## Work order
For the material below, output exactly the span from the line with "jar: none [597,429,662,538]" to the line with "laundry hamper: present", including both, and nothing besides.
::: Extracted information :::
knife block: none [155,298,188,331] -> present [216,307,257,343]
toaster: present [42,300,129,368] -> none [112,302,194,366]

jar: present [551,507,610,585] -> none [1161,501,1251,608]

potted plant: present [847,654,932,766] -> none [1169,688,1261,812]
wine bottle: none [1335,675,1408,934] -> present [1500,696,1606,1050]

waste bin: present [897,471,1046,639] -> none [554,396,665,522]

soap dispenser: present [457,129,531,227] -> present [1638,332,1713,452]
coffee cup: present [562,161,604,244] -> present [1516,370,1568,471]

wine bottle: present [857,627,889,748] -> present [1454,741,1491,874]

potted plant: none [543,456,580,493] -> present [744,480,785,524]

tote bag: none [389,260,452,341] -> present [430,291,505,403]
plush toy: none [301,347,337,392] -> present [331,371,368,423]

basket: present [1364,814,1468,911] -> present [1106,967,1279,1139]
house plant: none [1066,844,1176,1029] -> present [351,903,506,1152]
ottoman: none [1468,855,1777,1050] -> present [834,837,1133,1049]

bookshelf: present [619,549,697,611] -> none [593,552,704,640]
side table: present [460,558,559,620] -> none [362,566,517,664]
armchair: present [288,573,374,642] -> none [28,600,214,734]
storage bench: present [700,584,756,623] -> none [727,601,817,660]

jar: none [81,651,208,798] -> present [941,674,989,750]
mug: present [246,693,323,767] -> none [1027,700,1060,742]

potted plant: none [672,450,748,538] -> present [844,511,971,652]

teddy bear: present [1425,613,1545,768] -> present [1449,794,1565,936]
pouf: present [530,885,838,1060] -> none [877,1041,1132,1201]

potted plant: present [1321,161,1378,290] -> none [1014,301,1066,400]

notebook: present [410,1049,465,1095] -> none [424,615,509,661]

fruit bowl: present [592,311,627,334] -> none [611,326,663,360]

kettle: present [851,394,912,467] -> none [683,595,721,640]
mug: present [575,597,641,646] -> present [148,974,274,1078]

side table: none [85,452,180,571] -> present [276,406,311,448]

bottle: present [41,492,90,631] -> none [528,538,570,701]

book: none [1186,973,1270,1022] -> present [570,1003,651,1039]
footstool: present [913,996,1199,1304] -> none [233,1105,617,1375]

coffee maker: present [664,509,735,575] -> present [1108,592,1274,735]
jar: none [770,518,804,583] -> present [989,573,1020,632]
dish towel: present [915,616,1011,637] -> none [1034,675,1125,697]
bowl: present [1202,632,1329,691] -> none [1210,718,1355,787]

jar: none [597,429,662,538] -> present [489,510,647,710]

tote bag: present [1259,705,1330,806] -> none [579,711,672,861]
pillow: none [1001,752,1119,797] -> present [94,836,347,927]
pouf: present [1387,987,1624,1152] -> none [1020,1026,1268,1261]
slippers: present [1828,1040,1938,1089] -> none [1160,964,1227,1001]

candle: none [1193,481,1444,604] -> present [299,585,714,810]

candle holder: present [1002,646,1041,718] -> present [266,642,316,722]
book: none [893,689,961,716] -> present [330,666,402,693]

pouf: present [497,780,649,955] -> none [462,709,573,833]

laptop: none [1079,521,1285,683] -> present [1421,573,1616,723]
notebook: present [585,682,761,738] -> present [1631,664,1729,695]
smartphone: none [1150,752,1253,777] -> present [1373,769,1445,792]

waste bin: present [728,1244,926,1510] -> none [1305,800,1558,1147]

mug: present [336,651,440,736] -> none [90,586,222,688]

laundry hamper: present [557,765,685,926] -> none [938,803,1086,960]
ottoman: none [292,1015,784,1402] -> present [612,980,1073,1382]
:::
## Answer to this task
jar: none [597,429,662,538] -> present [489,510,647,710]

tote bag: present [1259,705,1330,806] -> none [579,711,672,861]
pillow: none [1001,752,1119,797] -> present [94,836,347,927]
pouf: present [1387,987,1624,1152] -> none [1020,1026,1268,1261]
slippers: present [1828,1040,1938,1089] -> none [1160,964,1227,1001]

candle: none [1193,481,1444,604] -> present [299,585,714,810]

candle holder: present [1002,646,1041,718] -> present [266,642,316,722]
book: none [893,689,961,716] -> present [330,666,402,693]

pouf: present [497,780,649,955] -> none [462,709,573,833]

laptop: none [1079,521,1285,683] -> present [1421,573,1616,723]
notebook: present [585,682,761,738] -> present [1631,664,1729,695]
smartphone: none [1150,752,1253,777] -> present [1373,769,1445,792]

waste bin: present [728,1244,926,1510] -> none [1305,800,1558,1147]

mug: present [336,651,440,736] -> none [90,586,222,688]

laundry hamper: present [557,765,685,926] -> none [938,803,1086,960]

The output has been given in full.